Here's where the apology comes in. I had no right to have any expectations of my partner's behaviour, gender, role, or identity. That was appalling, and the fact that I had no idea I was doing it, and that it stemmed from my own terror of who I am , and my own confusion about my own identity, is neither here nor there. I am truly sorry.

Who you are, and how you present yourself to the world is entirely yours. I should have had nothing to say about that, and it should have had no bearing on my identity. My insecurity in my own identity was mine to solve not yours. Again, my shit, and I am sorry.

I needed clear delineations for myself within which I was safe, and yet, every time I ran into those I got mad. I know it was rough, and I hope you can believe that I didn't know why. I never meant to hurt you. Not in a million years would I have wanted to do damage to that sweet glacier-eyed butch who stole my heart. I thought I was supporting you, because it would have been supporting me to do those things, to let me "be the man" or what I thought a man was. I was sacrificing so much, and it hurt that you couldn't see it, because I didn't know what it was, and I couldn't articulate it.

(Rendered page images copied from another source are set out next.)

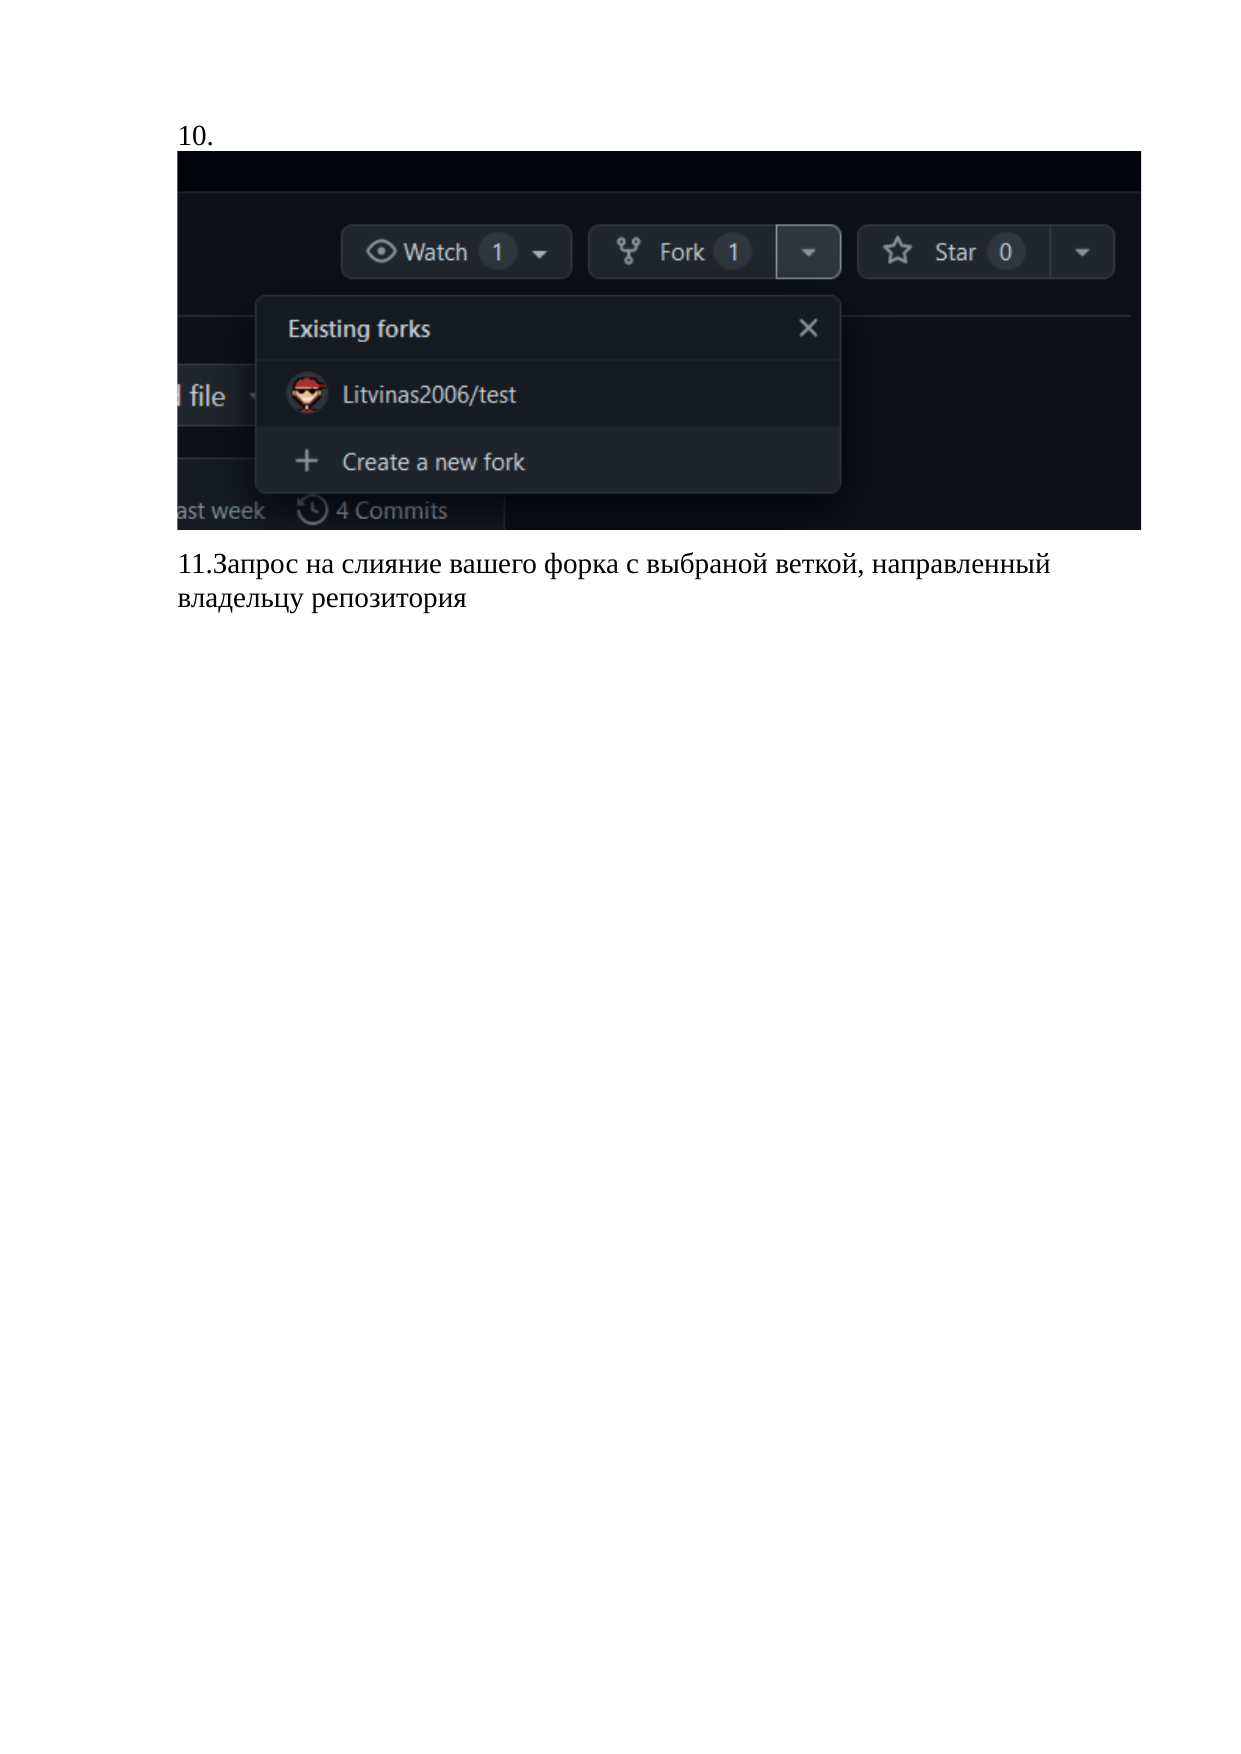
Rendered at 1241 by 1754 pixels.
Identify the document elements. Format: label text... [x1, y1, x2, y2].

picture [177, 151, 1142, 530]
text 11.Запрос на слияние вашего форка с выбраной веткой, направленный владельцу репозитория [177, 547, 1152, 614]
text 10. [177, 118, 1152, 530]
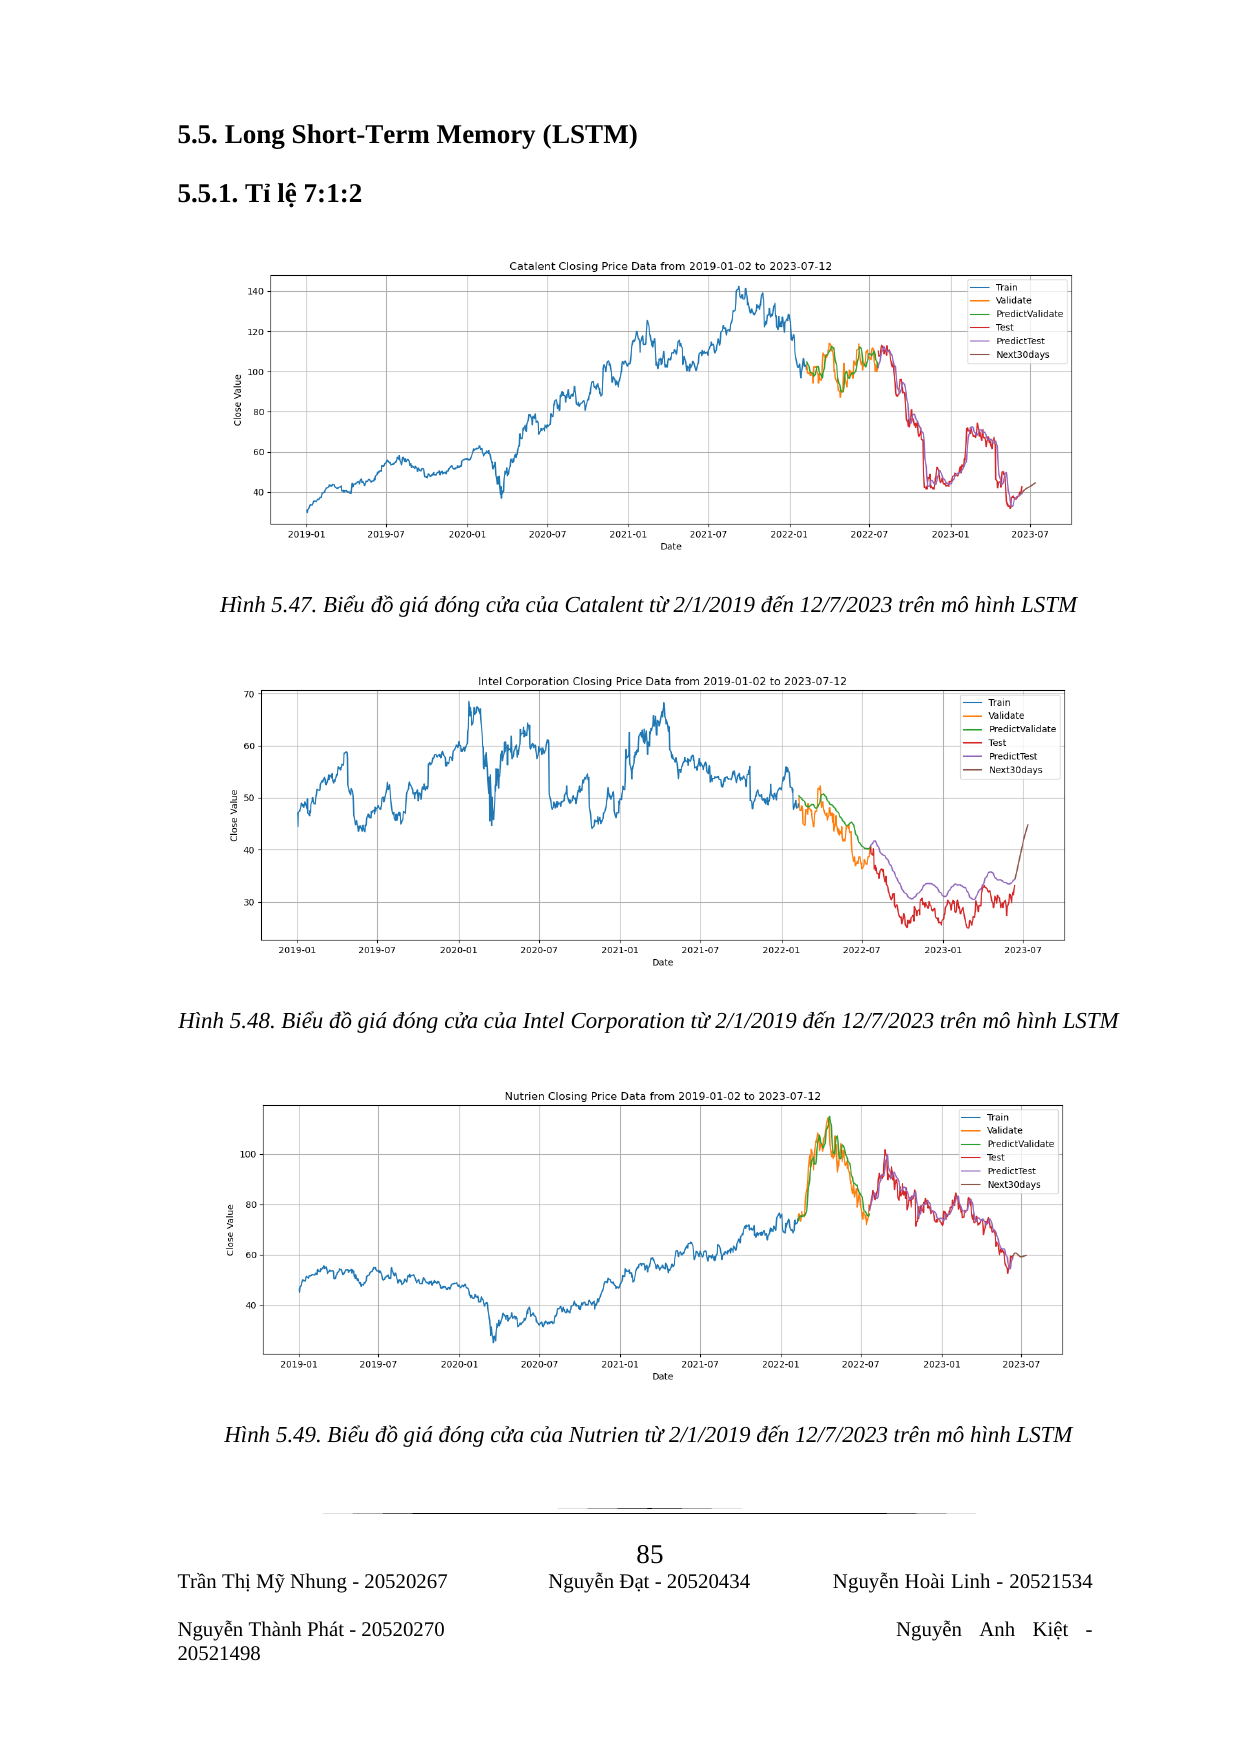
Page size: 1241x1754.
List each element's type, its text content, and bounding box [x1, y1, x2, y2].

subtitle 5.5. Long Short-Term Memory (LSTM) [177, 118, 1122, 149]
picture [218, 651, 1081, 975]
text Hình .. Biểu đồ giá đóng cửa của Catalent từ 2/1/2019 đến 12/7/2023 trên mô hình LSTM [177, 591, 1122, 617]
picture [223, 236, 1077, 559]
text Hình .. Biểu đồ giá đóng cửa của Intel Corporation từ 2/1/2019 đến 12/7/2023 trên mô hình LSTM [177, 1007, 1122, 1033]
subtitle 5.5.1. Tỉ lệ 7:1:2 [177, 177, 1122, 208]
text Hình .. Biểu đồ giá đóng cửa của Nutrien từ 2/1/2019 đến 12/7/2023 trên mô hình LSTM [177, 1421, 1122, 1447]
picture [221, 1067, 1079, 1389]
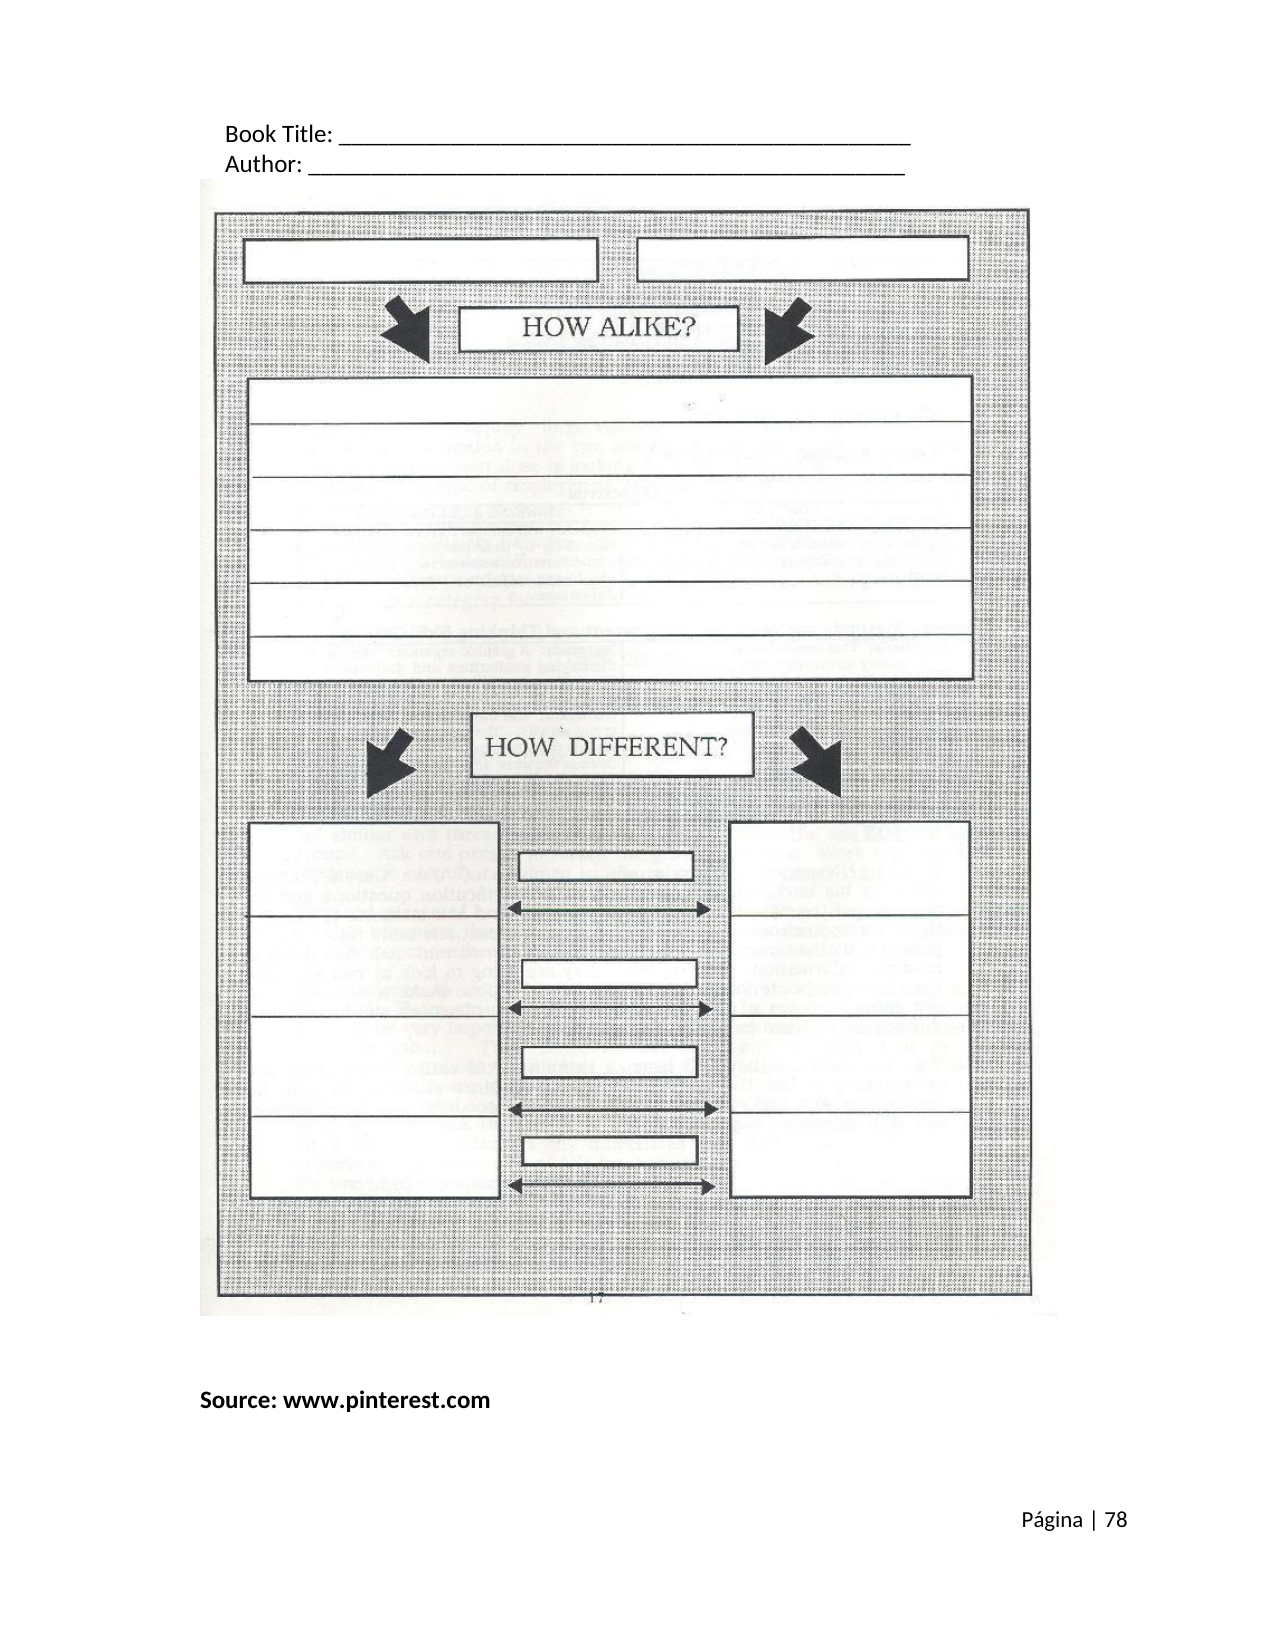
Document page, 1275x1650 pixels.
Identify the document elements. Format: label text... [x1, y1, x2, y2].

text Source: www.pinterest.com [200, 1384, 1127, 1414]
picture [199, 179, 1058, 1316]
text Author: ________________________________________________ [225, 149, 1127, 179]
text Book Title: ______________________________________________ [141, 118, 1127, 149]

I was giving you my chance to be a man, and I had no idea. Put in writing it is so insane a concept it hardly bears repeating. My dreams are mine, and I am sorry for putting them on you.

I was hurting and angry because of the bonds I put on myself, and I was jealous of your ability to move between worlds. When I could have been listening to and supporting you, I wasn't, I was blinded by my own unseen unhappiness and fear.

So we get to the crux of the matter, I am femme, and I am a man. In a female body. which is partly why it took a long time to figure it out as well.  No objection to makeup, girls clothes or pink.

I have transgender, transsexual, and gender queer friends.  I have watched and supported people through transition, so why the terror I feel over this?

One, I have a history in my family of being sent away, culminating in being kicked out for being queer. I am afraid to lose the people I love. Two, I ruined a marriage over this, more history of losing people. Three, I have a partner I adore, who is a lesbian, and we are both worried that this change might herald the end of our romantic interest for each other.